I have used ATF for the last 7 years and have never had a freeze up.
In a Western pump and a Myer.
But you must drain and refill at least once a year.
Remember if stuff leaks out, stuff can leak in. There is always going to be water getting in, the seals on the rams and lift cylinder try their best to keep it out,pits and scratches on the rams will let it in.
When I did a change this season the ATF came out PINK, It had a lot of water in it.


----------



## Robhollar (Dec 27, 2003)

Man remind me to never stand under a car lift you guys own. At 3 bucks a quart X 2 times a year = 6 bucks. Sorry but im not that cheep, I buy the good stuff. Always rem this oil is cheeper then metal...Rob


----------



## Tarkus (Nov 19, 2004)

Robhollar said:


> Man remind me to never stand under a car lift you guys own. At 3 bucks a quart X 2 times a year = 6 bucks. Sorry but im not that cheep, I buy the good stuff. Always rem this oil is cheeper then metal...Rob


ATF fluid is tuff stuff and it has a lot harder life in a tranny than it ever will in any plow pump.


----------



## Crumm (Nov 5, 2003)

Does anyone know what snowplow hydraulic fluid is? I use synthetic ATF since it is thinner than regular hydraulic fluid. Is plow hydraulic fluid as thin as ATF? Probably the same stuff? It is cold up here so I use what works in the cold which is synthetic ATF..


----------



## Tarkus (Nov 19, 2004)

Yes ATF is a hydraulic fluid because a automatic tranny is hydraulicly run and controlled. I use syn ATF too as it flows better in cold weather. I would love to see the spec on some of that snowplow fluid. You never will though because if you knew it you would not likely pay the extra money for it. No plow OEM makes fluid, they use something off of the shelve and package it for their needs.


----------



## streetsurfin' (Jan 22, 2004)

That is right. They cannot tell you to only use their oil. They may recommend it, but that is not the info you are looking for. Look for the type of oil that is spec'd for the equipment, i.e. Dexron/Mercon, Type F, 10W. For them to insist you use their oil or to deny warranty because of not using their brand is illegal unless they provide it to you and every customer for free. This is how the Moss-Magnuson Act was explained to me.


----------



## LINY Rob (Oct 5, 2004)

western installation instruction manual
call to western
call to my local dealer

all confirmed that I could use Dextron III in my new western

its not the cost, its the convience
but if you figure out that its about 1/3 less you can change your oil 2-3 times a year and not be so concerned.


----------



## blizzardplowman (Dec 17, 2004)

A 5606 mil-spec hyd fluid is what I use in all my equipment, be it Blizzard, Hiniker or Western, I have found over the years that it produces a much lower amp draw and works down to -56f before it starts to thicken up. Not the least expensive oil but when time is money what dose it matter. I'd rather spend a little more now then have a problem during a storm. 
Marty


----------



## Tarkus (Nov 19, 2004)

blizzardplowman said:


> A 5606 mil-spec hyd fluid is what I use in all my equipment, be it Blizzard, Hiniker or Western, I have found over the years that it produces a much lower amp draw and works down to -56f before it starts to thicken up. Not the least expensive oil but when time is money what dose it matter. I'd rather spend a little more now then have a problem during a storm.
> Marty


You have to be carefull because it is possible to use to thin of a oil when it is warmer. Also some milspec hyd oil is not compatable with conventional seals. I am not saying it is the case here but it can be because if it is spec'ed for aircraft, they use different seal materials in their actuators.


----------



## Robo (Jan 17, 2004)

Tarkus said:


> You have to be carefull because it is possible to use to thin of a oil when it is warmer. Also some milspec hyd oil is not compatable with conventional seals. I am not saying it is the case here but it can be because if it is spec'ed for aircraft, they use different seal materials in their actuators.
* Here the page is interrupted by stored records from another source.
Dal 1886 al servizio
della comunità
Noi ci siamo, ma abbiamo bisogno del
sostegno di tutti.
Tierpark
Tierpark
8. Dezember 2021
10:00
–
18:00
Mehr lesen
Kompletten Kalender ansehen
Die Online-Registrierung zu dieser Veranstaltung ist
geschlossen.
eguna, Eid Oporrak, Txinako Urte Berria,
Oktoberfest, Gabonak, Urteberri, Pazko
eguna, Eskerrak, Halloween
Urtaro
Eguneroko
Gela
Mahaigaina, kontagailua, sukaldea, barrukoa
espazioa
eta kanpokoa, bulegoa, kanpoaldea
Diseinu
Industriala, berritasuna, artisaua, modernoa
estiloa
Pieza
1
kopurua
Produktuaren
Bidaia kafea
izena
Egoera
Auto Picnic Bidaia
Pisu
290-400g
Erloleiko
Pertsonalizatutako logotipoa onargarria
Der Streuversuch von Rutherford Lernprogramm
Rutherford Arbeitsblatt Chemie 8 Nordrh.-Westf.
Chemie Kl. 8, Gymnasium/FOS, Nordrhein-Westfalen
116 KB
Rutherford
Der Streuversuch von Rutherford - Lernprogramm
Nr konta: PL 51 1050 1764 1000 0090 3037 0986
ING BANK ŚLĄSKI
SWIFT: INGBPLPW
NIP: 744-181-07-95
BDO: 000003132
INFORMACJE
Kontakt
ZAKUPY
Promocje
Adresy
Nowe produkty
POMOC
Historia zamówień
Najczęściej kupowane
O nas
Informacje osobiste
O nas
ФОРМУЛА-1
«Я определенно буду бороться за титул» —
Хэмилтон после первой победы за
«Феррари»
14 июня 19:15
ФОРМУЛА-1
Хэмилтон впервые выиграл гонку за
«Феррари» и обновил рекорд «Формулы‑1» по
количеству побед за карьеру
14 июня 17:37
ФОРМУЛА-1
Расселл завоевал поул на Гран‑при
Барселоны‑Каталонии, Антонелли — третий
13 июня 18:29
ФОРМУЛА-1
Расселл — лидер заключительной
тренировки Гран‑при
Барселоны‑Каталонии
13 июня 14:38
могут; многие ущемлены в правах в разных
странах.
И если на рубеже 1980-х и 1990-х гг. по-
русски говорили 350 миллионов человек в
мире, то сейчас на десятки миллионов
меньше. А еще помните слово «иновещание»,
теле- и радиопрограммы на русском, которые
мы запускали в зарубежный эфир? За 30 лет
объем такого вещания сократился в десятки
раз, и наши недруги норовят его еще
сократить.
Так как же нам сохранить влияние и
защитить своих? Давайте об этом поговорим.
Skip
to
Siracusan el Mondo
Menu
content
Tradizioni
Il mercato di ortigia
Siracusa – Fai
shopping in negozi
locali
I believe snoway uses an aircraft spec hydraulic oil in their plows stock. I assume because it doesn't get stiff when cold. As said earlier synthetic ATF will probably work just fine.


----------



## blizzardplowman (Dec 17, 2004)

Never had a proble with it in warmer temps- if its snowin its cold  , It is a extream cold spec oil- you can;'t run it in a auto trans but anything that is hydrolic is fine- including skidloaders up to 45 or so the operating range is -50 to +50 give or take I don't have a spec infront of me. We have run this oil for 12 years in all our equipment and it is very close to snoway or meyer or blizzard low temp oil. Not 100% but close. The key to any oil is how if performs when cold, the amp draw is what gets plow motors and causes the truck to burn wire harness or other electrical equipment. Jm2c


----------



## Tarkus (Nov 19, 2004)

Robo said:


> I believe snoway uses an aircraft spec hydraulic oil in their plows stock. I assume because it doesn't get stiff when cold. As said earlier synthetic ATF will probably work just fine.


My guess is it is probaly close to a striaght 5w oil. I have had a few old tractors that used 10w non detergent in hydraulic system that ran up to 1800 PSI. It work pretty good down to about minus 10 then you had to add a bit of kerosene if you were planning on using it much in colder temps (they even said to do that in original owner manuals) It did not take much.


----------



## LINY Rob (Oct 5, 2004)

western install manual also suggests some mil-spec fluid, I dont have it in front of me at this time though.


----------